- Sire: Sovereign Dancer
- Grandsire: Northern Dancer
- Dam: Primevere
- Damsire: Irish River
- Sex: Stallion
- Foaled: 1987
- Country: United States
- Colour: Bay
- Breeder: Ecurie Skymarc Farm
- Owner: Ecurie Skymarc Farm
- Trainer: François Boutin
- Record: 15: 6-3-4
- Earnings: $875,427

Major wins
- Prix Matchem (1990) Prix Jean Prat (1990) Prix Jacques Le Marois (1990) Prix du Moulin (1991)

= Priolo (horse) =

American-bred Thoroughbred racehorse

Priolo (foaled March 17, 1987 in the United States) was a French Thoroughbred racehorse. He was bred and raced by Chryss Goulandris' Ecurie Skymarc Farm. In 1990 he won two Group One races and ran second to Saumarez in the Grand Prix de Paris. Sent to Belmont Park in the United States, he was third behind winner Royal Academy and runner-up, Itsallgreektome in the 1990 Breeders' Cup Mile.
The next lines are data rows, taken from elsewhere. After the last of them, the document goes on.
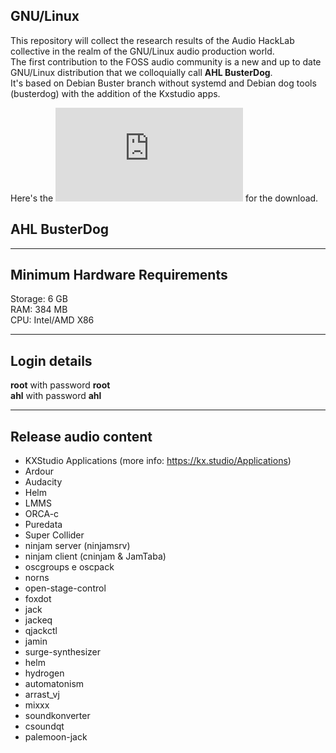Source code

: ## GNU/Linux
This repository will collect the research results of the Audio HackLab collective in the realm of the GNU/Linux audio production world.   
The first contribution to the FOSS audio community is a new and up to date GNU/Linux distribution that we colloquially call **AHL BusterDog**.    
It's based on Debian Buster branch without systemd and Debian dog tools (busterdog) with the addition of the Kxstudio apps.

Here's the ![torrent](https://live.audiohacklab.org/isolinux/AHL_BusterDog-2020-12-05_32-bit.torrent) for the download.

## AHL BusterDog 
-----------------------------
Minimum Hardware Requirements
-----------------------------
Storage: 6 GB  
RAM: 384 MB  
CPU: Intel/AMD X86   

-------------
Login details
-------------
**root** with password **root**  
**ahl** with password **ahl**  

---------------------
Release audio content
---------------------
* KXStudio Applications (more info: https://kx.studio/Applications)  
* Ardour  
* Audacity   
* Helm   
* LMMS   
* ORCA-c   
* Puredata   
* Super Collider   
* ninjam server (ninjamsrv)   
* ninjam client (cninjam & JamTaba)   
* oscgroups e oscpack   
* norns   
* open-stage-control   
* foxdot   
* jack   
* jackeq   
* qjackctl   
* jamin   
* surge-synthesizer   
* helm   
* hydrogen   
* automatonism   
* arrast_vj   
* mixxx   
* soundkonverter   
* csoundqt   
* palemoon-jack   
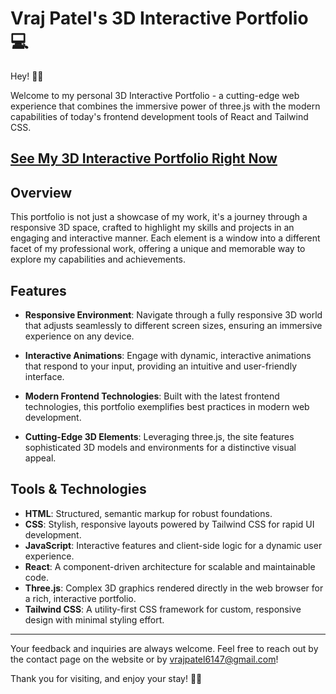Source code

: # Vraj Patel's 3D Interactive Portfolio 💻

Hey! 👋🏽 

Welcome to my personal 3D Interactive Portfolio - a cutting-edge web experience that combines the immersive power of three.js with the modern capabilities of today's frontend development tools of React and Tailwind CSS.

## [See My 3D Interactive Portfolio Right Now](https://vrajpatel.vercel.app/) 

## Overview

This portfolio is not just a showcase of my work, it's a journey through a responsive 3D space, crafted to highlight my skills and projects in an engaging and interactive manner. Each element is a window into a different facet of my professional work, offering a unique and memorable way to explore my capabilities and achievements.

## Features

- **Responsive Environment**: Navigate through a fully responsive 3D world that adjusts seamlessly to different screen sizes, ensuring an immersive experience on any device.
  
- **Interactive Animations**: Engage with dynamic, interactive animations that respond to your input, providing an intuitive and user-friendly interface.

- **Modern Frontend Technologies**: Built with the latest frontend technologies, this portfolio exemplifies best practices in modern web development.

- **Cutting-Edge 3D Elements**: Leveraging three.js, the site features sophisticated 3D models and environments for a distinctive visual appeal.

## Tools & Technologies

- **HTML**: Structured, semantic markup for robust foundations.
- **CSS**: Stylish, responsive layouts powered by Tailwind CSS for rapid UI development.
- **JavaScript**: Interactive features and client-side logic for a dynamic user experience.
- **React**: A component-driven architecture for scalable and maintainable code.
- **Three.js**: Complex 3D graphics rendered directly in the web browser for a rich, interactive portfolio.
- **Tailwind CSS**: A utility-first CSS framework for custom, responsive design with minimal styling effort.

---

Your feedback and inquiries are always welcome. Feel free to reach out by the contact page on the website or by vrajpatel6147@gmail.com!

Thank you for visiting, and enjoy your stay! ✌🏽
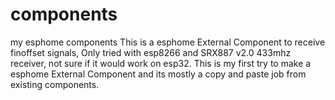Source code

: # components
my esphome components
This is a esphome External Component to receive finoffset signals, Only tried with esp8266 and SRX887 v2.0 433mhz receiver, not sure if it would work on esp32.
This is my first try to make a esphome External Component and its mostly a copy and paste job from existing components.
In 1991, Priolo won his third Group One event, capturing the Prix du Moulin de Longchamp.

Retired from racing, in December 1991, Priolo was sent to stand at stud in Ireland. The best of his progeny included Sendawar, Priory Belle, Mirio (Grand Prix de Saint-Cloud), Brilliance (Prix Saint-Alary) and Tigertail (Prix Minerve).